(Extracted data entries)
——————

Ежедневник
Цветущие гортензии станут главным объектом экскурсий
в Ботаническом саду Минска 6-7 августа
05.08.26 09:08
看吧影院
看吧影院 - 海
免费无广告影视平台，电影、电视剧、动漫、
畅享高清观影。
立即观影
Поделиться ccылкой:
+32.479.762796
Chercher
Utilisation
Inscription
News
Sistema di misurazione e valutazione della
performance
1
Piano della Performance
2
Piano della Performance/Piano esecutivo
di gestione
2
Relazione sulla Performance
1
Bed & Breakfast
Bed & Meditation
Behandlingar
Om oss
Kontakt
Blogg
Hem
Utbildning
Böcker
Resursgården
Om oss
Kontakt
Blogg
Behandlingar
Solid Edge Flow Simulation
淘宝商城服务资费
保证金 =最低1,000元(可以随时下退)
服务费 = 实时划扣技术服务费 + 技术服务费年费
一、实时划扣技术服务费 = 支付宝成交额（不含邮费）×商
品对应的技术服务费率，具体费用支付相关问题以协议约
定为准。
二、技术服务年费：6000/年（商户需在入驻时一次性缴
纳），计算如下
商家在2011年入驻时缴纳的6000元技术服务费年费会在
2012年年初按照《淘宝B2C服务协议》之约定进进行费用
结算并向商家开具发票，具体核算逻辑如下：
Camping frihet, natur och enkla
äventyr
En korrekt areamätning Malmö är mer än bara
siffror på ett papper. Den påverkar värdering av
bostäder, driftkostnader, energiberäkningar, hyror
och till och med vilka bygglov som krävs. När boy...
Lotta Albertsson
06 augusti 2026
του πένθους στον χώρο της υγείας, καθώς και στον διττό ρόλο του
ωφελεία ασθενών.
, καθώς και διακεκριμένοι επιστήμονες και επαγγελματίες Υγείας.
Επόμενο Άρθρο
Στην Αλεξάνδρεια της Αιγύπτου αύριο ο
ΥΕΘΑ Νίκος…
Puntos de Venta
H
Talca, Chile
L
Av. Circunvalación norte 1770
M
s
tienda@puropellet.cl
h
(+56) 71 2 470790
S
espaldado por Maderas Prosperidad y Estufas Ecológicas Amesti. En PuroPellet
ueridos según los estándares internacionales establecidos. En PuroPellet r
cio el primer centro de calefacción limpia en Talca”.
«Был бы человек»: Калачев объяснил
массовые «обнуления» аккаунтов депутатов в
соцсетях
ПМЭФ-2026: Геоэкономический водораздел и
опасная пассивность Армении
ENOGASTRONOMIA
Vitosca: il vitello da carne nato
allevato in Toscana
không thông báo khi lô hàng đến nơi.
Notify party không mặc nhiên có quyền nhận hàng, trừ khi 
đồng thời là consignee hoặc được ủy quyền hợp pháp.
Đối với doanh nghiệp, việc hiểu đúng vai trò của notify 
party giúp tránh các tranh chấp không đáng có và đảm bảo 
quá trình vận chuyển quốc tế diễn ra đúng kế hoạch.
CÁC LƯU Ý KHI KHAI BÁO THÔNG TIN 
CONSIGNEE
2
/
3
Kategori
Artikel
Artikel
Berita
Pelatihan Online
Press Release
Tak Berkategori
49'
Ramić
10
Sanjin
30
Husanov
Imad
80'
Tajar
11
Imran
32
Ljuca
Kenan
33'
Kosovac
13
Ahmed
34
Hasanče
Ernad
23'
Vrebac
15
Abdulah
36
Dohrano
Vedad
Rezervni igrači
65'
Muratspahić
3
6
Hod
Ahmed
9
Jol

——————

▶ What is needed:
Swap "Kontakt" for "Contact" in the material from its first line through the line containing "商家在2011年入驻时缴纳的6000元技术服务费年费会在", and write those lines out again with everything else unchanged.

▶ Solution for this task:
Ежедневник
Цветущие гортензии станут главным объектом экскурсий
в Ботаническом саду Минска 6-7 августа
05.08.26 09:08
看吧影院
看吧影院 - 海
免费无广告影视平台，电影、电视剧、动漫、
畅享高清观影。
立即观影
Поделиться ccылкой:
+32.479.762796
Chercher
Utilisation
Inscription
News
Sistema di misurazione e valutazione della
performance
1
Piano della Performance
2
Piano della Performance/Piano esecutivo
di gestione
2
Relazione sulla Performance
1
Bed & Breakfast
Bed & Meditation
Behandlingar
Om oss
Contact
Blogg
Hem
Utbildning
Böcker
Resursgården
Om oss
Contact
Blogg
Behandlingar
Solid Edge Flow Simulation
淘宝商城服务资费
保证金 =最低1,000元(可以随时下退)
服务费 = 实时划扣技术服务费 + 技术服务费年费
一、实时划扣技术服务费 = 支付宝成交额（不含邮费）×商
品对应的技术服务费率，具体费用支付相关问题以协议约
定为准。
二、技术服务年费：6000/年（商户需在入驻时一次性缴
纳），计算如下
商家在2011年入驻时缴纳的6000元技术服务费年费会在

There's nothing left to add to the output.